Sunday, October 13, 2013

Discrete Event simulation
This is yet another interesting topic in distributed computing. Consider a network of nodes and directed links between the nodes. There are three categories of nodes. source servers and sinks.
Source generates clients that travel through this network along the links. The clients get service at the server node. Servers can provide service to at most a single client at a time. Clients are in a queue at the server. Finally, the clients disappear at the sink.
The behavior of the system over time can be defined as a series of discrete events over time.
There are four different kinds of events:
A client arrives in the system
A client arrives at a server
A client completes service
A client leaves the system
With a precise event, we can assume no two events happen at the same time.
DES is therefore characterized by a list of time-stamped events described above that occur in increasing order of time. One use for this list is that we can gather metrics  such as average queue length etc.
These systems can be simulated to gather the relevant measurements and statistics. System can then be tuned to optimize performance.
Events are generally not affected in their service by previous clients at the same server. Therefore clients are independent.

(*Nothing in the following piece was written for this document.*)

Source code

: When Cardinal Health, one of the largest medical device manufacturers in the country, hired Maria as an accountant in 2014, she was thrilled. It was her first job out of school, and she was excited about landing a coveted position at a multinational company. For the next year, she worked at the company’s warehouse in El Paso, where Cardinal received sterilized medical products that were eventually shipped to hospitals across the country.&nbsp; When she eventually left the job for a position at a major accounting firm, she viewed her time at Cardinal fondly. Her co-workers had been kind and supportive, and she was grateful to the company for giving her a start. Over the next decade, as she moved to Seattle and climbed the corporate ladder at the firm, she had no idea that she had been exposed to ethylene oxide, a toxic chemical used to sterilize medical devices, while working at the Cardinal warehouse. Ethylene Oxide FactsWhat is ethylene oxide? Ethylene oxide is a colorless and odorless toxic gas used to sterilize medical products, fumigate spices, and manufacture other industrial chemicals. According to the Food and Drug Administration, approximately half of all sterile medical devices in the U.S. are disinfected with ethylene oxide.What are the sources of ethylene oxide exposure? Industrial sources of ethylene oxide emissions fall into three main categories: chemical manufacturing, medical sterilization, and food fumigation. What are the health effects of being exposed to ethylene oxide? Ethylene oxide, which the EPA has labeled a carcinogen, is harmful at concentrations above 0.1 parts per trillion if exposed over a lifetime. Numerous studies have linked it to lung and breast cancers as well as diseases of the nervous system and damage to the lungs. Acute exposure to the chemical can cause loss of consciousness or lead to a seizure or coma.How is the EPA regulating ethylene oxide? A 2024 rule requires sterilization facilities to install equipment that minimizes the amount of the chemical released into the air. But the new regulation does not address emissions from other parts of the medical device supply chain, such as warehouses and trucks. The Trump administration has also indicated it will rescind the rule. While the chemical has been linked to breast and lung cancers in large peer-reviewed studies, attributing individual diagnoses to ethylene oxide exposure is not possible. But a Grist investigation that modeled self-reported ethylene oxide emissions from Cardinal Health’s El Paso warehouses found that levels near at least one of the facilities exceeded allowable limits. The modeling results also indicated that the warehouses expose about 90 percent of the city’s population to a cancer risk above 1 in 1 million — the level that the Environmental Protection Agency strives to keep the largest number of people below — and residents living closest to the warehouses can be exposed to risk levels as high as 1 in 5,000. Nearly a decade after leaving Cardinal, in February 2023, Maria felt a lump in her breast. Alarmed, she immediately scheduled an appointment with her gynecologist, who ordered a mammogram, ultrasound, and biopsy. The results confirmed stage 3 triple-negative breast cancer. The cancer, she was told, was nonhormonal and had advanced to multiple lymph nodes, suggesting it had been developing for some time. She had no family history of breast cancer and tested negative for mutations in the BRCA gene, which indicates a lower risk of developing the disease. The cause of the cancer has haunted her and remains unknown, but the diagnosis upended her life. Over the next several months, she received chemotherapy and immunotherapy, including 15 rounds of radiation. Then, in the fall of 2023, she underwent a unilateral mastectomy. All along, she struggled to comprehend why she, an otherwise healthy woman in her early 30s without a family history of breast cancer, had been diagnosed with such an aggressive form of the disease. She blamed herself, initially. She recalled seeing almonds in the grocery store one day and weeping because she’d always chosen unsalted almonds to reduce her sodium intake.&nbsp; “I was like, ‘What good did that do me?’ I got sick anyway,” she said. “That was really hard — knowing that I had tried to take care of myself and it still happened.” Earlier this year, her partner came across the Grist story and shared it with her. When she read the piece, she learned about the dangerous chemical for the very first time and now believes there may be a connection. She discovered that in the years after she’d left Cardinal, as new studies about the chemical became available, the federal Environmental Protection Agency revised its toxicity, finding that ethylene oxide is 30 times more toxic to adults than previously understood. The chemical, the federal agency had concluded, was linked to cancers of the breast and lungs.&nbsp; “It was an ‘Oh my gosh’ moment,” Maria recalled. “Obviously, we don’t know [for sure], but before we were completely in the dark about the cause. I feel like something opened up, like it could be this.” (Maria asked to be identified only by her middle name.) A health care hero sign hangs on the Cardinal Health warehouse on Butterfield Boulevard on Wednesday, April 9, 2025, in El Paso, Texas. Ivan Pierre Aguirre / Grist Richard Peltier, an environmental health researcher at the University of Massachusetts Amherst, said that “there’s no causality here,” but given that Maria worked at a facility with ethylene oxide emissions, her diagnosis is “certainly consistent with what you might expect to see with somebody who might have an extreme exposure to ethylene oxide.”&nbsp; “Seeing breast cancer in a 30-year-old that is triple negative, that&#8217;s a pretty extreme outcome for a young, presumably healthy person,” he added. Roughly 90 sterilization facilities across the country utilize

The data structure used in DES is an event queue. This queue maintains a list of scheduled future events in increasing order of time. Simulating an event from this queue could generate new events that are inserted into the event queue.
Clients are generated at the source using an initial arrival event. Now simulating this arrival event involves both the insertion of new clients and the scheduling the next arrival.
One limitation with the approach mentioned here is that we have a single event queue that can be a bottleneck. Since events have to wait for earlier events to be simulated, one way to remove this bottleneck would be to parallelize the events.
There are also other simulations such as time driven simulations. In discrete event simulation, the absolute sizes of the time intervals between events does not affect how quickly the simulation can proceed. Only the number of events matter.
For continuous systems, this is not suitable. For example, take the cueing of billiard balls or when they collide. If we discretize the state changes we cannot predict the next event. So we have to take finer time slices.
In general, the computational complexity is proportional to the amount of physical time being simulated and the granularity of the time steps.